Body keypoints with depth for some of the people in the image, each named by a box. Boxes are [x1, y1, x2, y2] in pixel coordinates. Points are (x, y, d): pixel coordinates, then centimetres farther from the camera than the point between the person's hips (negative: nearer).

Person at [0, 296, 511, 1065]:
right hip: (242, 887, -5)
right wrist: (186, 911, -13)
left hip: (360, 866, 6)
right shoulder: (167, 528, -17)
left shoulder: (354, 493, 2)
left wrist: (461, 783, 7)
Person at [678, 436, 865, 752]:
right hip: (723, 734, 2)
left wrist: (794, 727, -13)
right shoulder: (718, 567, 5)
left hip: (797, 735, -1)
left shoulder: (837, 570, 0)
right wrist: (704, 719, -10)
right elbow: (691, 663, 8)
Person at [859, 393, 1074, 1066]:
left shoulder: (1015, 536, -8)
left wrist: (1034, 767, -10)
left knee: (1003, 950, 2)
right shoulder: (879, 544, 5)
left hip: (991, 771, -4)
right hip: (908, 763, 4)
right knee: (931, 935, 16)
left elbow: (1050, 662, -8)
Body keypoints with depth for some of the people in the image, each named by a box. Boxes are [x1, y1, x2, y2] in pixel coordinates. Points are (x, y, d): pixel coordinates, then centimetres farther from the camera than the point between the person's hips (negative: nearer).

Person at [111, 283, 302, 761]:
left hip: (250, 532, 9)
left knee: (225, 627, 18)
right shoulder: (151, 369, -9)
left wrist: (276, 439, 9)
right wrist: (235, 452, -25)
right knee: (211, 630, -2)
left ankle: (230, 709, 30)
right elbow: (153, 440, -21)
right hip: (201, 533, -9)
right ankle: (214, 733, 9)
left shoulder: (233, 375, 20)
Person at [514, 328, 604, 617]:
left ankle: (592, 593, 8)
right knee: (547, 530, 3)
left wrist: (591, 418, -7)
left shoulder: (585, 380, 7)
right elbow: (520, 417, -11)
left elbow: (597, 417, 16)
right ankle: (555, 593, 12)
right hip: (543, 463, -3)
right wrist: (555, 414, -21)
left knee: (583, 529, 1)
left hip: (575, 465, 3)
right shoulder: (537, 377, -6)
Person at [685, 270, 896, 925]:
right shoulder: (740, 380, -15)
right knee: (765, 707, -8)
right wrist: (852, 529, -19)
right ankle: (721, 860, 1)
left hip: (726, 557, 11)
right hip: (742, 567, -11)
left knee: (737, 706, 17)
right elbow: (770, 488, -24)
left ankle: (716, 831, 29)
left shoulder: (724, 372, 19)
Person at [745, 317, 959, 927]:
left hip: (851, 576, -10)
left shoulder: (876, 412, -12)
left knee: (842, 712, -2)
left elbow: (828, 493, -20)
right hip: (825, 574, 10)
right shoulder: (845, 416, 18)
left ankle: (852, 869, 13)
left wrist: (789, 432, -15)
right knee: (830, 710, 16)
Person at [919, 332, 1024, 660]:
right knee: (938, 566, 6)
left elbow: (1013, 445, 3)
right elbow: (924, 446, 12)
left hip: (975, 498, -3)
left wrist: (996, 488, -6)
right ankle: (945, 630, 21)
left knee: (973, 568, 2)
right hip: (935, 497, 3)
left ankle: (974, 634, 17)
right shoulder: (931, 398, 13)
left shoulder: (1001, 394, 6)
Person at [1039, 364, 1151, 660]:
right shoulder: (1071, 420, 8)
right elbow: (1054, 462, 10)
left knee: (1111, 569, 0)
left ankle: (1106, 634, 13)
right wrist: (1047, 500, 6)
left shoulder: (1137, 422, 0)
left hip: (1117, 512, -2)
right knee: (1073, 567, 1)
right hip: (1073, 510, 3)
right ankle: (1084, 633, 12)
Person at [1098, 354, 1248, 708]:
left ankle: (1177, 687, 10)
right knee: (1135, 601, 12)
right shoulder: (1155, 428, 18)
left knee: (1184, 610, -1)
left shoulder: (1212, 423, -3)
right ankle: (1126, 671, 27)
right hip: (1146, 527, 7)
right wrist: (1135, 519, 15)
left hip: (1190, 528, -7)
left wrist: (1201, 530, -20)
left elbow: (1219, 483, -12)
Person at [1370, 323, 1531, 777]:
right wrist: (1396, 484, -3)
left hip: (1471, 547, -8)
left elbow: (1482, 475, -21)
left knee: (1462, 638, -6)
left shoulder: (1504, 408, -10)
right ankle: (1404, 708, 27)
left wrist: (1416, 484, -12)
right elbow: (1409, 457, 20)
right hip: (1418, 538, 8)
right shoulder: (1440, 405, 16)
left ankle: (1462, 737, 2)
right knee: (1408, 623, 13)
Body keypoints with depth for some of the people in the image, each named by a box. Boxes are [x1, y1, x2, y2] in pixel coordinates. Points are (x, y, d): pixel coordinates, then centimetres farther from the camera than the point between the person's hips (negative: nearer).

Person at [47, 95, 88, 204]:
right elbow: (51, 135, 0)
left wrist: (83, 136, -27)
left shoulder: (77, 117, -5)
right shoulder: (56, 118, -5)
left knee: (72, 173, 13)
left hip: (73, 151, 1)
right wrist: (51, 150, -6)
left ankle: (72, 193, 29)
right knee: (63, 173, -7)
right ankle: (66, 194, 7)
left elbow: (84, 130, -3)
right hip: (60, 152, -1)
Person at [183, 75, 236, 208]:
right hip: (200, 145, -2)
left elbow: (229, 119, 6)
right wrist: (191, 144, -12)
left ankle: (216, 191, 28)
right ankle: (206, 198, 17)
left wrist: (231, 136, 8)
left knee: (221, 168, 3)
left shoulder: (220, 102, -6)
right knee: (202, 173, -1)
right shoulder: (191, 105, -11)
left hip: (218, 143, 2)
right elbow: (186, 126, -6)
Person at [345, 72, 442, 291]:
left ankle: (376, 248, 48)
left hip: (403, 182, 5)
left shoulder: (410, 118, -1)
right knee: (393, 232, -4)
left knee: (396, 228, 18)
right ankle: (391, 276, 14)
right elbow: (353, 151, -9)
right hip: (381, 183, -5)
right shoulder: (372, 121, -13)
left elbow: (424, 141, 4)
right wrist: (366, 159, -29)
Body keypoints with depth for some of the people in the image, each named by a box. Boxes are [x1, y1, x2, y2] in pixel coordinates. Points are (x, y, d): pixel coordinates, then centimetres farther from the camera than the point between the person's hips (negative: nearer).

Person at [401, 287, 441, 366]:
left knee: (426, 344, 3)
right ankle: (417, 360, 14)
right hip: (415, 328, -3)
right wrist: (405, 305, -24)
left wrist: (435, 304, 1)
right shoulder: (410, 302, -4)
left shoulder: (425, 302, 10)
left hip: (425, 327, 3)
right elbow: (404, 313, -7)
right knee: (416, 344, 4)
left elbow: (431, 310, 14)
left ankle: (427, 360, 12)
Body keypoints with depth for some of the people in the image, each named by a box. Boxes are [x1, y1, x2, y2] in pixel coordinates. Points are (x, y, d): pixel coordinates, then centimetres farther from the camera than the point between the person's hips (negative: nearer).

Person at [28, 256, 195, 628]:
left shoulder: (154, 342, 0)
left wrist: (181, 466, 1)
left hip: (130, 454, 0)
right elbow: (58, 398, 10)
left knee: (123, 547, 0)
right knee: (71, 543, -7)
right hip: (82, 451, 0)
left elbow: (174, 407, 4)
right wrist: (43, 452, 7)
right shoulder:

=== Task instructions ===
Repeat back the material above verbatim, including every line.

=== Output for this exercise ===
Body keypoints with depth for some of the people in the image, each named by a box. Boxes are [x1, y1, x2, y2] in pixel coordinates. Points are (x, y, d): pixel coordinates, then centimetres farther from the camera than the point between the person's hips (negative: nearer).

Person at [0, 296, 511, 1065]:
right hip: (242, 887, -5)
right wrist: (186, 911, -13)
left hip: (360, 866, 6)
right shoulder: (167, 528, -17)
left shoulder: (354, 493, 2)
left wrist: (461, 783, 7)
Person at [678, 436, 865, 752]:
right hip: (723, 734, 2)
left wrist: (794, 727, -13)
right shoulder: (718, 567, 5)
left hip: (797, 735, -1)
left shoulder: (837, 570, 0)
right wrist: (704, 719, -10)
right elbow: (691, 663, 8)
Person at [859, 393, 1074, 1066]:
left shoulder: (1015, 536, -8)
left wrist: (1034, 767, -10)
left knee: (1003, 950, 2)
right shoulder: (879, 544, 5)
left hip: (991, 771, -4)
right hip: (908, 763, 4)
right knee: (931, 935, 16)
left elbow: (1050, 662, -8)
Body keypoints with depth for some of the people in the image, each named by a box. Boxes are [x1, y1, x2, y2] in pixel coordinates. Points are (x, y, d): pixel coordinates, then centimetres farther from the camera than the point between the person's hips (negative: nearer).

Person at [111, 283, 302, 761]:
left hip: (250, 532, 9)
left knee: (225, 627, 18)
right shoulder: (151, 369, -9)
left wrist: (276, 439, 9)
right wrist: (235, 452, -25)
right knee: (211, 630, -2)
left ankle: (230, 709, 30)
right elbow: (153, 440, -21)
right hip: (201, 533, -9)
right ankle: (214, 733, 9)
left shoulder: (233, 375, 20)
Person at [514, 328, 604, 617]:
left ankle: (592, 593, 8)
right knee: (547, 530, 3)
left wrist: (591, 418, -7)
left shoulder: (585, 380, 7)
right elbow: (520, 417, -11)
left elbow: (597, 417, 16)
right ankle: (555, 593, 12)
right hip: (543, 463, -3)
right wrist: (555, 414, -21)
left knee: (583, 529, 1)
left hip: (575, 465, 3)
right shoulder: (537, 377, -6)
Person at [685, 270, 896, 925]:
right shoulder: (740, 380, -15)
right knee: (765, 707, -8)
right wrist: (852, 529, -19)
right ankle: (721, 860, 1)
left hip: (726, 557, 11)
right hip: (742, 567, -11)
left knee: (737, 706, 17)
right elbow: (770, 488, -24)
left ankle: (716, 831, 29)
left shoulder: (724, 372, 19)
Person at [745, 317, 959, 927]:
left hip: (851, 576, -10)
left shoulder: (876, 412, -12)
left knee: (842, 712, -2)
left elbow: (828, 493, -20)
right hip: (825, 574, 10)
right shoulder: (845, 416, 18)
left ankle: (852, 869, 13)
left wrist: (789, 432, -15)
right knee: (830, 710, 16)
Person at [919, 332, 1024, 660]:
right knee: (938, 566, 6)
left elbow: (1013, 445, 3)
right elbow: (924, 446, 12)
left hip: (975, 498, -3)
left wrist: (996, 488, -6)
right ankle: (945, 630, 21)
left knee: (973, 568, 2)
right hip: (935, 497, 3)
left ankle: (974, 634, 17)
right shoulder: (931, 398, 13)
left shoulder: (1001, 394, 6)
Person at [1039, 364, 1151, 660]:
right shoulder: (1071, 420, 8)
right elbow: (1054, 462, 10)
left knee: (1111, 569, 0)
left ankle: (1106, 634, 13)
right wrist: (1047, 500, 6)
left shoulder: (1137, 422, 0)
left hip: (1117, 512, -2)
right knee: (1073, 567, 1)
right hip: (1073, 510, 3)
right ankle: (1084, 633, 12)
Person at [1098, 354, 1248, 708]:
left ankle: (1177, 687, 10)
right knee: (1135, 601, 12)
right shoulder: (1155, 428, 18)
left knee: (1184, 610, -1)
left shoulder: (1212, 423, -3)
right ankle: (1126, 671, 27)
right hip: (1146, 527, 7)
right wrist: (1135, 519, 15)
left hip: (1190, 528, -7)
left wrist: (1201, 530, -20)
left elbow: (1219, 483, -12)
Person at [1370, 323, 1531, 777]:
right wrist: (1396, 484, -3)
left hip: (1471, 547, -8)
left elbow: (1482, 475, -21)
left knee: (1462, 638, -6)
left shoulder: (1504, 408, -10)
right ankle: (1404, 708, 27)
left wrist: (1416, 484, -12)
right elbow: (1409, 457, 20)
right hip: (1418, 538, 8)
right shoulder: (1440, 405, 16)
left ankle: (1462, 737, 2)
right knee: (1408, 623, 13)
Body keypoints with depth for some of the people in the image, each named by a box. Boxes are [x1, y1, x2, y2] in pixel coordinates. Points are (x, y, d): pixel coordinates, then centimetres farther from the camera than the point between the person's hips (negative: nearer).

Person at [47, 95, 88, 204]:
right elbow: (51, 135, 0)
left wrist: (83, 136, -27)
left shoulder: (77, 117, -5)
right shoulder: (56, 118, -5)
left knee: (72, 173, 13)
left hip: (73, 151, 1)
right wrist: (51, 150, -6)
left ankle: (72, 193, 29)
right knee: (63, 173, -7)
right ankle: (66, 194, 7)
left elbow: (84, 130, -3)
right hip: (60, 152, -1)
Person at [183, 75, 236, 208]:
right hip: (200, 145, -2)
left elbow: (229, 119, 6)
right wrist: (191, 144, -12)
left ankle: (216, 191, 28)
right ankle: (206, 198, 17)
left wrist: (231, 136, 8)
left knee: (221, 168, 3)
left shoulder: (220, 102, -6)
right knee: (202, 173, -1)
right shoulder: (191, 105, -11)
left hip: (218, 143, 2)
right elbow: (186, 126, -6)
Person at [345, 72, 442, 291]:
left ankle: (376, 248, 48)
left hip: (403, 182, 5)
left shoulder: (410, 118, -1)
right knee: (393, 232, -4)
left knee: (396, 228, 18)
right ankle: (391, 276, 14)
right elbow: (353, 151, -9)
right hip: (381, 183, -5)
right shoulder: (372, 121, -13)
left elbow: (424, 141, 4)
right wrist: (366, 159, -29)
Body keypoints with depth for some of the people in the image, each named by a box. Boxes are [x1, y1, x2, y2] in pixel coordinates. Points are (x, y, d): pixel coordinates, then centimetres farther from the camera than the point between the person's hips (negative: nearer).

Person at [401, 287, 441, 366]:
left knee: (426, 344, 3)
right ankle: (417, 360, 14)
right hip: (415, 328, -3)
right wrist: (405, 305, -24)
left wrist: (435, 304, 1)
right shoulder: (410, 302, -4)
left shoulder: (425, 302, 10)
left hip: (425, 327, 3)
right elbow: (404, 313, -7)
right knee: (416, 344, 4)
left elbow: (431, 310, 14)
left ankle: (427, 360, 12)
Body keypoints with depth for some of the people in the image, each named by a box. Boxes are [x1, y1, x2, y2] in pixel coordinates. Points are (x, y, d): pixel coordinates, then centimetres farther from the camera than the point between the person's hips (negative: nearer).

Person at [28, 256, 195, 628]:
left shoulder: (154, 342, 0)
left wrist: (181, 466, 1)
left hip: (130, 454, 0)
right elbow: (58, 398, 10)
left knee: (123, 547, 0)
right knee: (71, 543, -7)
right hip: (82, 451, 0)
left elbow: (174, 407, 4)
right wrist: (43, 452, 7)
right shoulder:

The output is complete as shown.